------ Input for this task

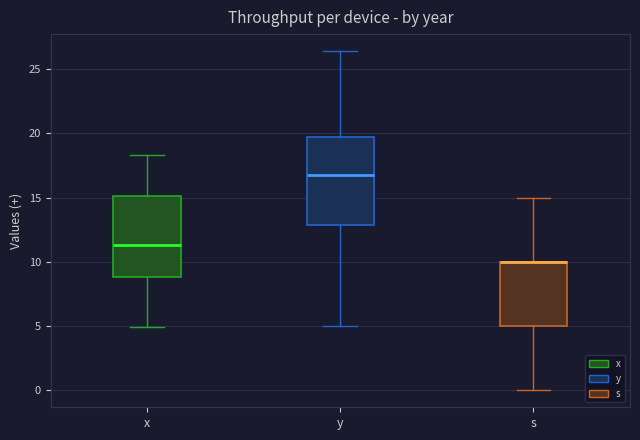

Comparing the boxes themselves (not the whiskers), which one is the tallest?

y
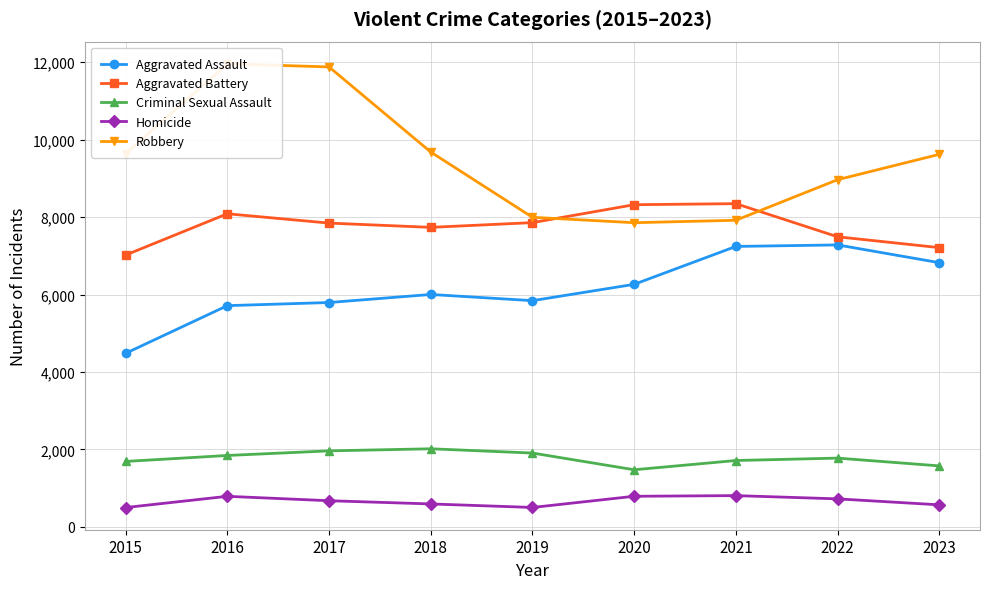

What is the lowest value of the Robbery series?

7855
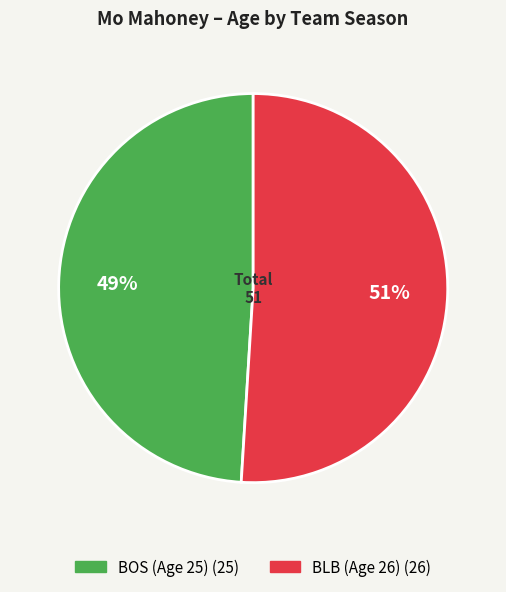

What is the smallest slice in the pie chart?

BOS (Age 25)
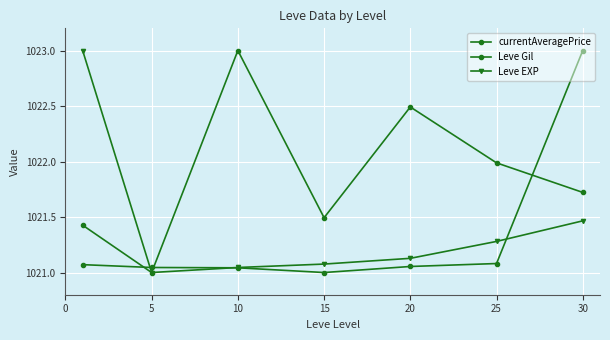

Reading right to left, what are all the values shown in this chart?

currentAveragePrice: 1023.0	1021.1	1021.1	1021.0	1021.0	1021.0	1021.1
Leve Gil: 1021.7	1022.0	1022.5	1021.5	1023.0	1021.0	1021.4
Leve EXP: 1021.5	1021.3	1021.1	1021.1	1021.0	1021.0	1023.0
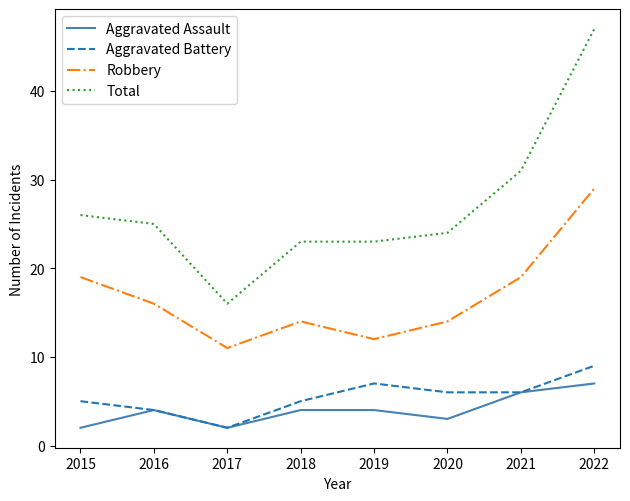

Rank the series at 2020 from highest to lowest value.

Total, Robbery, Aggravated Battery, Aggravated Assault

------------
------ Input for this task

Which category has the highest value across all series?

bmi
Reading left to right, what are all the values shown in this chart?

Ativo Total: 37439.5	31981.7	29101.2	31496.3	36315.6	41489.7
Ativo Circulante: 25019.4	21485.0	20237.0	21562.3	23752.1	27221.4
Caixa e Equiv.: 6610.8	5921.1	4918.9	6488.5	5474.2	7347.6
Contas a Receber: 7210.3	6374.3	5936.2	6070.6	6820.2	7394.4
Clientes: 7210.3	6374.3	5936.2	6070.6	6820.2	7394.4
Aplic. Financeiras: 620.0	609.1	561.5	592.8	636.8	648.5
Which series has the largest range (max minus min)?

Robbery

------------

What the exercise asks: Please extract every line of the listing above that contains the word "highest", with case counting.

Answer to the problem:
Rank the series at 2020 from highest to lowest value.
Which category has the highest value across all series?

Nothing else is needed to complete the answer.